Background – White matter hyperintensities (WMHs) are common MRI findings in older adults, traditionally interpreted as markers of cerebral small vessel disease (SVD). In Alzheimer’s disease, however, WMHs may reflect not only vascular pathology but also intrinsic AD-related processes, making it important to clarify the role of cardiovascular risk factors (CVFs) in their development. Aim of the study – To investigate whether AD patients with WMHs display a higher prevalence of CVFs compared to those without and to explore the associations with other neuroimaging markers of cerebrovascular events. Methods – A retrospective cross-sectional study was conducted on 138 AD patients from Baggiovara Hospital (2010-2025) who had undergone high-resolution 3T MRI scan. Demographic, clinical, laboratory, and imaging data, including CSF biomarkers and ApoE status, were collected. MRI scans were visually assessed for WMHs rated according to the Boston criteria 2.0 for Cerebral Amyloid Angiopathy, Fazekas scores, and neuroimaging markers of presumed vascular origin including cerebral microbleeds (CBM), cortical superficial siderosis (cSS), and enlarged perivascular spaces (EPVS). Patients were categorized into WMH and non-WMH groups and compared using statistical tests and logistic regression. Results – WMHs were detected in 78 patients (56.5%). Compared to non-WMH patients, this group was older (p<0.001) and had disease onset at an older age (p<0.001), and showed significantly lower CSF Aβ42/40 ratio (p=0.035). Smoking was the only CVF significantly higher in the WMH group (p=0.010) whereas there were no differences in prevalence of diabetes, hypertension, dyslipidemia, and atrial fibrillation.
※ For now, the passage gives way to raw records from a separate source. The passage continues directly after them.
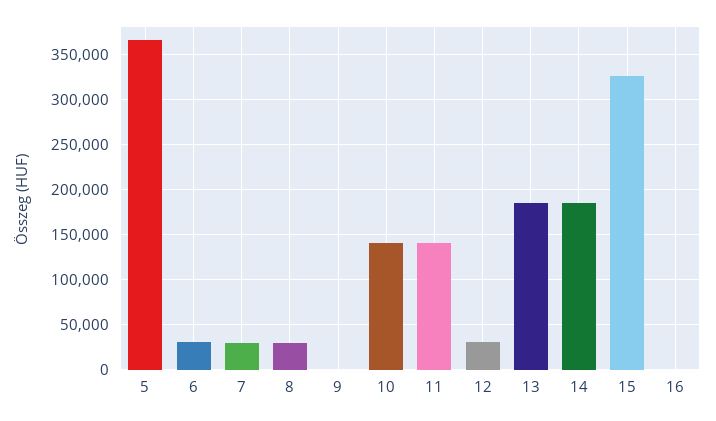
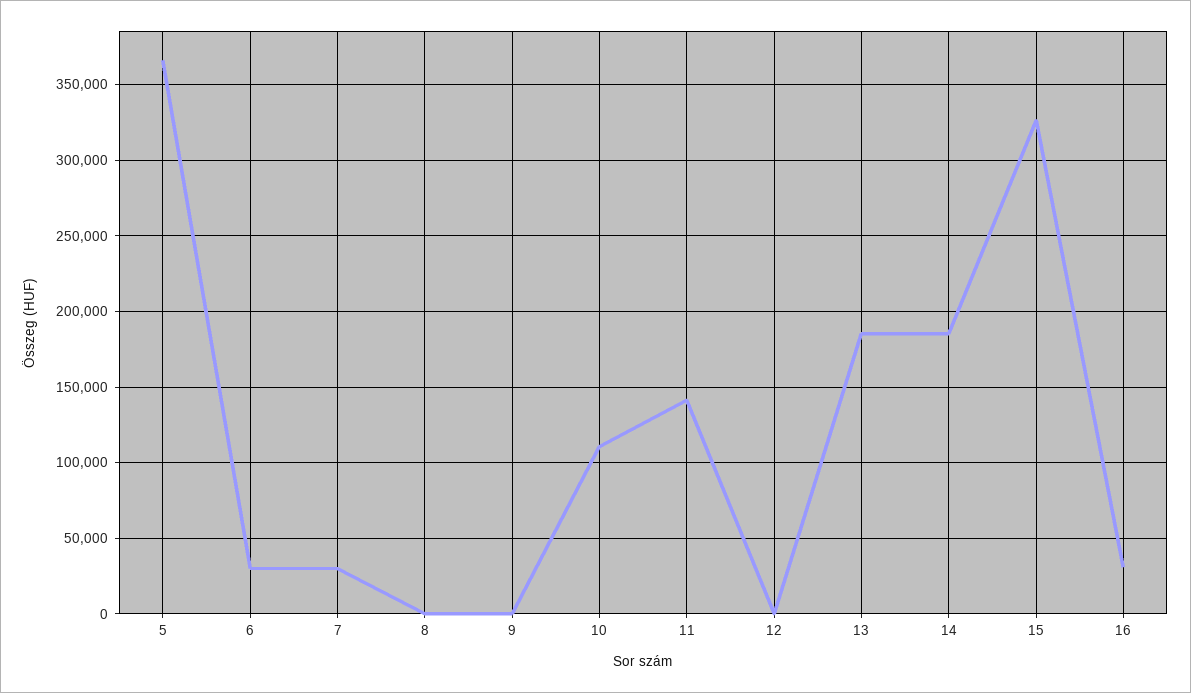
  {
    "5": 365000,
    "6": 30000,
    "7": 30000,
-   "8": 30000,
+   "8": 0,
    "9": 0,
-   "10": 140000,
+   "10": 110000,
    "11": 140000,
-   "12": 30000,
+   "12": 0,
    "13": 185000,
    "14": 185000,
    "15": 325000,
-   "16": 0
+   "16": 30000
  }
As expected, other neuroimaging markers of presumed vascular origin were consistently more prevalent in the WMH group, including CMB (p<0.001), cSS (p=0.011), and EPVS (p=0.006). Univariate analysis confirmed significant associations of WMHs with age, smoking, lower Aβ42, CMB, EPVS, and Fazekas score. In multivariate regression, only older age (OR=1.098; p=0.005), EPVS (OR=3.309; p=0.038), and higher Fazekas scores (OR=53.520; p<0.001) remained independent predictors. Discussion – Our findings indicate that WMHs in AD should not be interpreted as a mere consequence of systemic CVFs, but rather as a complex phenomenon arising from the interaction between AD pathology, neuroaging, neuroinflammation, and impairments in perivascular clearance.